## Datetime indexing

If observations in a dataset are provided with a date or time column, it is often convenient to index the data by that column. When the data is loaded from an external source like a file, the dates or times may be interpreted as strings by default. So we need to explicitly convert the column with dates and times into the `datetime` type:

In [1]:
import pandas as pd
import numpy as np
%matplotlib inline

In [2]:
data = {
    '2018-01-01': 5.3,
    '2018-01-02': 6.6,
    '2018-01-03': 7.1,
    '2018-01-04': 8.8,
    '2018-01-05': 7.6,
    '2018-01-06': 6.0
}

df = pd.DataFrame({'data': data})
df

Unnamed: 0,data
2018-01-01,5.3
2018-01-02,6.6
2018-01-03,7.1
2018-01-04,8.8
2018-01-05,7.6
2018-01-06,6.0


A dataframe was created from the dictionary with the keys of the dictionary becoming the index of the dataframe.

Let's check the variable type of the index:

In [3]:
df.index

Index(['2018-01-01', '2018-01-02', '2018-01-03', '2018-01-04', '2018-01-05',
       '2018-01-06'],
      dtype='object')

The `dtype` value of the index is `object`, which is a default way to represent strings in Pandas.

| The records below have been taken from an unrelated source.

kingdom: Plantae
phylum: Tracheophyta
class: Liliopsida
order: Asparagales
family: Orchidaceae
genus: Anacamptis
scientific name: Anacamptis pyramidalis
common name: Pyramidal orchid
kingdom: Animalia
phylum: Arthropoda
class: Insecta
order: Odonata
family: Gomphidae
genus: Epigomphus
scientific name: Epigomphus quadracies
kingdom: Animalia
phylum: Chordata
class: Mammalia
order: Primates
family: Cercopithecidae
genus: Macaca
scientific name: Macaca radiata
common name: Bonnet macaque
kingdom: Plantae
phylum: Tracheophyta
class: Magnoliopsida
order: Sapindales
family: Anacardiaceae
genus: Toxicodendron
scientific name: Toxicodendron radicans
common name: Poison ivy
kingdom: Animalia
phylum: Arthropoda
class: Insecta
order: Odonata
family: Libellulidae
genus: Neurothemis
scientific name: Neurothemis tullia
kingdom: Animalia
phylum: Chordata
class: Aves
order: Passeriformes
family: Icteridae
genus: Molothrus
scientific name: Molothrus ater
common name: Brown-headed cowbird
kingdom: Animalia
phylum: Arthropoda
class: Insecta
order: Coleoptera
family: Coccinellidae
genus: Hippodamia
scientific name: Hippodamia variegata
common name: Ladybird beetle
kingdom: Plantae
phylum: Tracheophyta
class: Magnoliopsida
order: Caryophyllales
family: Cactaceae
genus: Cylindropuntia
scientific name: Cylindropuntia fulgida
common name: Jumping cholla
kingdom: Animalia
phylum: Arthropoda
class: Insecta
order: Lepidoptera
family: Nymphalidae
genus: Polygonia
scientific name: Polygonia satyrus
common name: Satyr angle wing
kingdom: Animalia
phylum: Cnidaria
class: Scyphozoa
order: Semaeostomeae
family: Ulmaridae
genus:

Now let's convert it to `datatime`. The `to_datetime` function takes a Series and returns a new Series object with its values converted to the `datatime` type. In doing that, the function automatically guesses the format in which dates (and times) are represented.

In [4]:
df.index = pd.to_datetime(df.index)

In [5]:
df.index

DatetimeIndex(['2018-01-01', '2018-01-02', '2018-01-03', '2018-01-04',
               '2018-01-05', '2018-01-06'],
              dtype='datetime64[ns]', freq=None)

Now, the `dtype` of the index are shown as `datetime64[ns]`. From now on, the data can be easily manipulated in ways that takes the date and time information into account. For example, the data can be grouped by months or years. Or, we can plot the data, and the appropriate labels for the dates will be used in the plot:

In [None]:
df.plot()

As you can see, the x-axis labels are conveniently shown as days, months and years.

Sometimes, however, the `to_datetime` method cannot guess the format in which dates are represented: the format can follow the European convention, but the function assumes the American format was used. For example:

In [None]:
# the dates are in the European format: 5th June, 6th June, 7th June
data = {
    '05-06-2019': 5.3,
    '06-06-2019': 6.6,
    '07-06-2019': 7.1
}

df = pd.DataFrame({'data': data})
df.index = pd.to_datetime(df.index)

# however, `to_datetime` guessed the dates to be 6th May, 6th June, 6th July
df

To deal with that, we can explicitly specify the string format by passing the `format` argument:

In [None]:
data = {
    '05-06-2019': 5.3,
    '06-06-2019': 6.6,
    '07-06-2019': 7.1
}

df = pd.DataFrame({'data': data})

# explicitly indicate the first comes the day, then month, then year
df.index = pd.to_datetime(df.index, format="%d-%m-%Y")

df

The dates in the index now appear as intended.